An executive order issued by President Bola Ahmed Tinubu that stops the deduction of management fees and the Frontier Exploration Fund by the Nigerian National Petroleum Company Limited (NNPCL) has effectively halted revenue streams that generated about N2.076 trillion between 2022 and 2025, investigations by The PUNCH show.
Under the Petroleum Industry Act (PIA), NNPCL previously deducted a 30 per cent management fee on profit oil and profit gas and contributions to a Frontier Exploration Fund before remitting revenues from oil and gas operations.
The executive order directs that all revenues due to the Federation must be remitted in full without prior deductions, in line with constitutional fiscal provisions and transparency reforms in the sector.
The order took effect on February 13, 2026, as part of broader efforts by the Presidency to align revenue remittance practices with constitutional requirements and boost funds flowing to the Federation Account and subsequently to federal, state and local governments.
Analysis of monthly earnings submitted to the Federation Account Allocation Committee shows NNPCL deducted about N20.739 billion in 2022, N695.9 billion in 2023, N452.6 billion in 2024 and N906.91 billion in 2025 under management fees and frontier fund contributions, totalling roughly N2.1 trillion over the four years.

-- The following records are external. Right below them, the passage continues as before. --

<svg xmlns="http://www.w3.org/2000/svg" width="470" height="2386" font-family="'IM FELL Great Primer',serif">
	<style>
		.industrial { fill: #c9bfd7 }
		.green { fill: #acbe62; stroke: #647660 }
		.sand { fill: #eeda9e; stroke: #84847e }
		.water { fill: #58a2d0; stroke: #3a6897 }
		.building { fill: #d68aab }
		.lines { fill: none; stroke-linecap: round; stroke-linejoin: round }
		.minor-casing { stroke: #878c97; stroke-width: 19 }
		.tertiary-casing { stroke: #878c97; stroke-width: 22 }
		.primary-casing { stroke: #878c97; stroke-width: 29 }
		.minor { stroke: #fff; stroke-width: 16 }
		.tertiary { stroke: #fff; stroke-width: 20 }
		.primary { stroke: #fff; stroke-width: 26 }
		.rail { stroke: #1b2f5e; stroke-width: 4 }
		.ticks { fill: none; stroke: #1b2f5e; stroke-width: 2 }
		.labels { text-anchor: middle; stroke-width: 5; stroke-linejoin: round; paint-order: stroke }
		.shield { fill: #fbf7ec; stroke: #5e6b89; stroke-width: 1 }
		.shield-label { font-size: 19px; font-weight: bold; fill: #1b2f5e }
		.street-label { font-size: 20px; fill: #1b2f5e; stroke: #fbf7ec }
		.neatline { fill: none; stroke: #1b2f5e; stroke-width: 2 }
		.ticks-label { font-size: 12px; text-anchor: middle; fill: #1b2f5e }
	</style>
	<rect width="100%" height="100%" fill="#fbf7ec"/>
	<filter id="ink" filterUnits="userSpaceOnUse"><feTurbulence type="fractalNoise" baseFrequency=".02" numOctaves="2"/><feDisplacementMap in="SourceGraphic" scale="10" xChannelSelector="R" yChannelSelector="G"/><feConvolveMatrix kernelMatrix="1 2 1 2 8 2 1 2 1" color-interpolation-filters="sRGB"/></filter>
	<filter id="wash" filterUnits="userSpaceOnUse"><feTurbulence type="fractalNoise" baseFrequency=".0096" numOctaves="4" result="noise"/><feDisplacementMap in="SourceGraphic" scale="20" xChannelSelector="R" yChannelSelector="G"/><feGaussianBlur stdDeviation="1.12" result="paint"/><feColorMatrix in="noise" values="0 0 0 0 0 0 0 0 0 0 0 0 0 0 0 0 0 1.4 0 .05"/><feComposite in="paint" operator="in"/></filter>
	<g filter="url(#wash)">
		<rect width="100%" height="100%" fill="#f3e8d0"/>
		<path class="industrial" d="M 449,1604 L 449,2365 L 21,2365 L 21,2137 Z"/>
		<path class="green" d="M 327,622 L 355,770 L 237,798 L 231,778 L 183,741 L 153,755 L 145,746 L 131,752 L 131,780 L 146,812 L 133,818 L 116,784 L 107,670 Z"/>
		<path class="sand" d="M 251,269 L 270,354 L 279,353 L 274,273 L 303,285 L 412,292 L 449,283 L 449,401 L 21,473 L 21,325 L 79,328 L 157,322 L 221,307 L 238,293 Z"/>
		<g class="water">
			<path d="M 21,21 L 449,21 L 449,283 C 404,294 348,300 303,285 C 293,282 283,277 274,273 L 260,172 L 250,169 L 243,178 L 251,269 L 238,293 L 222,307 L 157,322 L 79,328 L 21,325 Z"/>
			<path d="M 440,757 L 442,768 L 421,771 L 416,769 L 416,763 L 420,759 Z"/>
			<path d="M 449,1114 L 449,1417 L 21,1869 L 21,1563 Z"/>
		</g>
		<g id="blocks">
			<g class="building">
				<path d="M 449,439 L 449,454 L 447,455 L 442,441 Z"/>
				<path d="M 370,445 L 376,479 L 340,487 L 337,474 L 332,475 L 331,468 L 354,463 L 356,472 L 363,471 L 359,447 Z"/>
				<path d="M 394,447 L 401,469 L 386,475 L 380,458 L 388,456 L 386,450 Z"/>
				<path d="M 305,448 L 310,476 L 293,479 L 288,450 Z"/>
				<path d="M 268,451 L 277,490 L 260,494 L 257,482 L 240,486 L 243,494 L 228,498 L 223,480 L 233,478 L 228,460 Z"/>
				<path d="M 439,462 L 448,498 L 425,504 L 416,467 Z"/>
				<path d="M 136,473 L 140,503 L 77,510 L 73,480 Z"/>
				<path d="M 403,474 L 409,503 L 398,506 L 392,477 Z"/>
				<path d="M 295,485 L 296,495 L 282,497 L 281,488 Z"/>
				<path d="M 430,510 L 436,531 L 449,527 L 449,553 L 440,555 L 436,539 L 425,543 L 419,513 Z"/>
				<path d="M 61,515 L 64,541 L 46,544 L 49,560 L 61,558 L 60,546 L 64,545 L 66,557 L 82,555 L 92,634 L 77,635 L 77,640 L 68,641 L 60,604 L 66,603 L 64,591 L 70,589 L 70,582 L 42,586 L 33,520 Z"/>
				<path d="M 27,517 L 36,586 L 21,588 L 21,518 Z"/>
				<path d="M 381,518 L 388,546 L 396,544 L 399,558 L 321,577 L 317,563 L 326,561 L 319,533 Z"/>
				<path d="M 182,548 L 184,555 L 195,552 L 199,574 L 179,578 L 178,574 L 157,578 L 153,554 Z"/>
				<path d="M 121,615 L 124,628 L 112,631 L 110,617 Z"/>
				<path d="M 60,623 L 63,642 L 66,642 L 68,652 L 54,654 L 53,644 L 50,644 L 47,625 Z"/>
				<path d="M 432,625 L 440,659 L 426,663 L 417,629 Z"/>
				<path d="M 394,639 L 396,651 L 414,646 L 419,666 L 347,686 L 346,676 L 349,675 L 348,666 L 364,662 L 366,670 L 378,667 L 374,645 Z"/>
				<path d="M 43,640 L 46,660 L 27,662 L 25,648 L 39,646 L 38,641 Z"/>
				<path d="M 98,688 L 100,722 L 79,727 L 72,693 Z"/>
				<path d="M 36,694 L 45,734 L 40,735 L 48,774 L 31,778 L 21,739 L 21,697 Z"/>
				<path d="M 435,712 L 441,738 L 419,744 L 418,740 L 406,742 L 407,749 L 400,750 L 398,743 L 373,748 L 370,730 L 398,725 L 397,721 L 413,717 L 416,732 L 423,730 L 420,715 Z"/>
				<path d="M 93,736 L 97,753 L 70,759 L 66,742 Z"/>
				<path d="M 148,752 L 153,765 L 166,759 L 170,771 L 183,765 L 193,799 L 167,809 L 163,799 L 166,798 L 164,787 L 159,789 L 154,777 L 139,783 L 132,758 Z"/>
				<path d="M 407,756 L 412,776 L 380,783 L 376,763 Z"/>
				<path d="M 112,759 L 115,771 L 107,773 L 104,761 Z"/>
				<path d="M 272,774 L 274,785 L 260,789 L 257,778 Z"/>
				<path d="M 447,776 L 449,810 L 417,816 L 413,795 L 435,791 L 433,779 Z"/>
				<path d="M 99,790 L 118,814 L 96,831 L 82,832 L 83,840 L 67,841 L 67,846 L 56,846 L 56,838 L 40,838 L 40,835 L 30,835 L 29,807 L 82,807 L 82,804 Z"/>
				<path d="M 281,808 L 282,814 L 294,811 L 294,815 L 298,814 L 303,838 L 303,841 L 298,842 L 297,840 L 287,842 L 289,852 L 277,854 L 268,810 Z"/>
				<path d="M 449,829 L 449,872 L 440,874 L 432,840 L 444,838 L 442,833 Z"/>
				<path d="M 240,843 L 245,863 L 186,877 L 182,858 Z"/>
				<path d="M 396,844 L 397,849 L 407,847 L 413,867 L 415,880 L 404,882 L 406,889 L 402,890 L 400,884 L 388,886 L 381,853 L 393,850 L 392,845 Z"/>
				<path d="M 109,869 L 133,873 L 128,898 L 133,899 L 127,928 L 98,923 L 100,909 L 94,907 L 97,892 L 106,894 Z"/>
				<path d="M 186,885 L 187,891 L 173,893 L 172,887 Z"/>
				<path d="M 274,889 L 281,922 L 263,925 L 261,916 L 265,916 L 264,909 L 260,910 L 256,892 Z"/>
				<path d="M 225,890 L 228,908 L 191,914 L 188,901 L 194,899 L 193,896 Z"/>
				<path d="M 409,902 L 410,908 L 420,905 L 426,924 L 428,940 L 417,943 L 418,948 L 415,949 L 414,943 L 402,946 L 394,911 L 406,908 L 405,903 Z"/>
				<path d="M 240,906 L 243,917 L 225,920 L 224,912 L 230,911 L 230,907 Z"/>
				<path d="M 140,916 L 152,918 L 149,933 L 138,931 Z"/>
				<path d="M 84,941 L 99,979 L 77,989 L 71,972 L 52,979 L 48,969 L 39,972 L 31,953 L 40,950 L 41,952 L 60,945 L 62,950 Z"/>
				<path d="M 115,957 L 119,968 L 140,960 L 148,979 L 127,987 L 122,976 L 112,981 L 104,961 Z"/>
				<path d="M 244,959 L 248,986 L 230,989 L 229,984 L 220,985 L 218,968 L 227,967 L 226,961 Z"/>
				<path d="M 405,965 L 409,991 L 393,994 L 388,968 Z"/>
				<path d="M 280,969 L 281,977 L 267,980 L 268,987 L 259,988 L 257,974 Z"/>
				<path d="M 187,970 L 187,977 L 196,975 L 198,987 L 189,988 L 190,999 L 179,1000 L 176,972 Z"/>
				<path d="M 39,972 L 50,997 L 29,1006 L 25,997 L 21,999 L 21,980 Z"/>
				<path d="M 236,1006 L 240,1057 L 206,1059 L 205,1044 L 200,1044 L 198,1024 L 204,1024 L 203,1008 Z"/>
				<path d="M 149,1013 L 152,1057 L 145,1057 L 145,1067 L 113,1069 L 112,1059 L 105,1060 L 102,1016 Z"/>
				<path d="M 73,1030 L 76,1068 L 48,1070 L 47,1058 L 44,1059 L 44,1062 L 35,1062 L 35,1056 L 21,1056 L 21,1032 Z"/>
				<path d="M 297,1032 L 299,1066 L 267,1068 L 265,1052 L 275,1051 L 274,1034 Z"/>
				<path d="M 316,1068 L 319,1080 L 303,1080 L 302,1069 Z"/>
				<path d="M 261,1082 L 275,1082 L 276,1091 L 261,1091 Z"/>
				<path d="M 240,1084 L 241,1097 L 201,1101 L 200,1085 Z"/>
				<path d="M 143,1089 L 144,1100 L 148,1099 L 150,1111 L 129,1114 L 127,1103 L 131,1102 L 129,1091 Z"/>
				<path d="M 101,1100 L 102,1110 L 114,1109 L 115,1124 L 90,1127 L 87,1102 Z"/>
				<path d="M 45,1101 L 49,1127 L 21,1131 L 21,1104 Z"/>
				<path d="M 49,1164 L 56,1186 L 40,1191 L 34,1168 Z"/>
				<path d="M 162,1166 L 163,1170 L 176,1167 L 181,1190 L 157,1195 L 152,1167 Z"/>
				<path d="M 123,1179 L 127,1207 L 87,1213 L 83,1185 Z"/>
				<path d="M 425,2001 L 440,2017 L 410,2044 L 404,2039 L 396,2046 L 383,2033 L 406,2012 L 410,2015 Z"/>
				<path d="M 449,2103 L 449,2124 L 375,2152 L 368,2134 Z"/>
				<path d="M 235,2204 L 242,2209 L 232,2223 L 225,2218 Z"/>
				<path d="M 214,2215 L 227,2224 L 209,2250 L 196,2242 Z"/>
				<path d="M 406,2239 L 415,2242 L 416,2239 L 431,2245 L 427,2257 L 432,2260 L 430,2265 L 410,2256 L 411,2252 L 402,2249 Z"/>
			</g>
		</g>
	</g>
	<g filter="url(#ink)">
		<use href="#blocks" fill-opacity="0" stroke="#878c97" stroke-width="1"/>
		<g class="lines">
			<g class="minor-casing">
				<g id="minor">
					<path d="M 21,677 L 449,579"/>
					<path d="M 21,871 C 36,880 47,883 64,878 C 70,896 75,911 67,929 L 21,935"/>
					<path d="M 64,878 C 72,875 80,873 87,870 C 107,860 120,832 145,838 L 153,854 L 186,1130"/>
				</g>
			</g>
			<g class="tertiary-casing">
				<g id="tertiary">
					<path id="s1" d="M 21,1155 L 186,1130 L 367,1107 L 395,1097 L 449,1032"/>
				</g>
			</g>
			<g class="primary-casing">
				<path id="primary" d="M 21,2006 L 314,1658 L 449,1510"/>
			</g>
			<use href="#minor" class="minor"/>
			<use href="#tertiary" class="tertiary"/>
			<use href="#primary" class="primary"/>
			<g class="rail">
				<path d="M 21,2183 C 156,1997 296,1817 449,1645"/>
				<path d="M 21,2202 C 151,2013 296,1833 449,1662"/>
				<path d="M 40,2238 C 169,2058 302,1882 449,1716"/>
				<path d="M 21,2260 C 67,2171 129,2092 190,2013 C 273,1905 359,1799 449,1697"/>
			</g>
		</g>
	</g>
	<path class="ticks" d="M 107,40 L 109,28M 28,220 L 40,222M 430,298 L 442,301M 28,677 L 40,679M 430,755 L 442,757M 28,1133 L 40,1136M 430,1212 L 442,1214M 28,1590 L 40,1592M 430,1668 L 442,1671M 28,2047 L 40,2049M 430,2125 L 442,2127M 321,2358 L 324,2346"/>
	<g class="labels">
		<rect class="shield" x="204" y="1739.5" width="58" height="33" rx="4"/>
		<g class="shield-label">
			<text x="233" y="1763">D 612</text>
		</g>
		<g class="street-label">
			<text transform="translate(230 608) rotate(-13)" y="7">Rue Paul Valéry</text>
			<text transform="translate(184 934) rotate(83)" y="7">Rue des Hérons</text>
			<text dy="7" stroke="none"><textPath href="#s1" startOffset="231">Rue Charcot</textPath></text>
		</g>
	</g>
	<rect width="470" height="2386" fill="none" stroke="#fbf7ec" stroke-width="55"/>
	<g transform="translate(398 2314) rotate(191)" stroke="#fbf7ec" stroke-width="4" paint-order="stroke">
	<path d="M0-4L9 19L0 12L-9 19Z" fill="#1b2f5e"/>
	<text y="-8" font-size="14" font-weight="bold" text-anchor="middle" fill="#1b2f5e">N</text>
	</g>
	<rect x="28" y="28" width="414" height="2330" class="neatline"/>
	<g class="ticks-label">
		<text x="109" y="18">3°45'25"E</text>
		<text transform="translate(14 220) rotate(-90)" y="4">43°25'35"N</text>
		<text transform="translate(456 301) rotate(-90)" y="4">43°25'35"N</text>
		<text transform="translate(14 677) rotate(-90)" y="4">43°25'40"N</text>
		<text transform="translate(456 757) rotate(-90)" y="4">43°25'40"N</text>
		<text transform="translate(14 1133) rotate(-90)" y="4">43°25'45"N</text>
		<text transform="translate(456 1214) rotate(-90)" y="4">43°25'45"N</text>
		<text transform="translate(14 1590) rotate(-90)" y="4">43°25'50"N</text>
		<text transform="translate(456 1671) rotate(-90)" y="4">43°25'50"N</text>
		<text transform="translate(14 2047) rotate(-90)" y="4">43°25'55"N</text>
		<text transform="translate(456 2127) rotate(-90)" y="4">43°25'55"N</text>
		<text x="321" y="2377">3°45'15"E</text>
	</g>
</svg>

President Tinubu’s directive states that NNPCL and other operators under production sharing contracts must pay royalty oil, tax oil, profit oil, profit gas and any other interest due to the Government of the Federation directly into the Federation Account.
It also prioritises constitutional fiscal provisions over revenue deductions previously permitted under the PIA.
A presidential implementation committee has been directed to oversee and coordinate the effective implementation of the revenue remittance order.
The Special Adviser to the President on Information and Strategy, Mr. Bayo Onanuga, said the executive order was intended to safeguard and enhance oil and gas revenues for the Federation, curb wasteful spending and eliminate duplicative structures.
He said the objective is to ensure oil revenues arrive in the Federation Account first, before being disbursed to the three tiers of government.
State governments and fiscal transparency advocates have welcomed the order, saying it will boost distributable revenues and strengthen accountability.
The South-South Governors Forum described the directive as a critical shift towards restoring constitutional integrity in Nigeria’s petroleum sector.
Industry players and legal analysts, including unions representing petroleum workers, have raised concerns about the impact of removing long-established funding mechanisms on operational financing, frontier exploration and statutory obligations previously funded through deductions.
The executive order places attention on the balance between constitutional supremacy and industry-specific legislation as Nigeria continues reforms of its oil and gas revenue framework.